Africa's Sahel, a drought belt that stretches from Senegal to Somalia, “has long had a wild west quality to it,” writes former US Ambassador to Ethiopia David Shinn in an e-mail to the Monitor.

It is the stage on which semi-nomadic Tuareg combatants have fought sporadically for independence over decades; failing that, many have linked up with Al Qaeda in the Islamic Maghreb (AQIM), a terrorist sect that kidnaps foreigners. The Mali-based Al Qaeda, reports claim, begun collaborating as recently as last month with Boko Haram, the Nigerian pro-Sharia law rebellion that took credit for an August 26 bombing on a United Nations headquarters.

Further east, the militia Al Shabab has seized large swaths of the Somalia's south. In Ethiopia, rebels and state troops continue gun battles in Ethiopia's gas-rich Ogaden region.

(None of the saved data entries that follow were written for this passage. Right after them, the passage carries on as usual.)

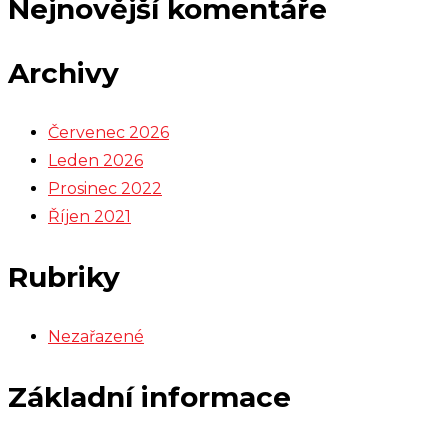
Nejnovější komentáře
Archivy
Červenec 2026
Leden 2026
Prosinec 2022
Říjen 2021
Rubriky
Nezařazené
Základní informace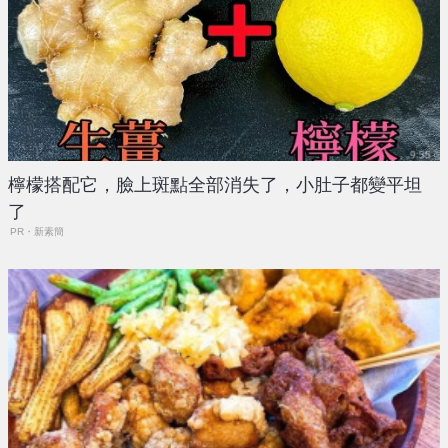
檸檬搭配它，臉上斑點全部消失了，小肚子都變平坦
了
PR・新素簡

On Sunday in Darfur, the site of Sudan's mass killings, the separatist region's top rebel leader returned from nearly two years in exile, in Libya.

“The region can't get more unstable than it already is,” says London's School of Oriental and African Studies Professor Jeremy Keenan, who performs hostage negotiation for conflicts in the region.

And yet, it might, he and other analysts agree.

A southward wave of people – and weapons

Aside from sparking a “mass movement of one million people plus” – sub-Saharan Africans who sought migrant work in oil-rich Libya – the end of the country's conflict could send a southward wave of thousands of dejected Libyan fighters, including Nigerien Tuaregs, and sub-Saharan mercenaries hired by Libya’s ex-leader Muammar Qaddafi, says J. Peter Pham, Director of the Ansari Africa Center at the Atlantic Council.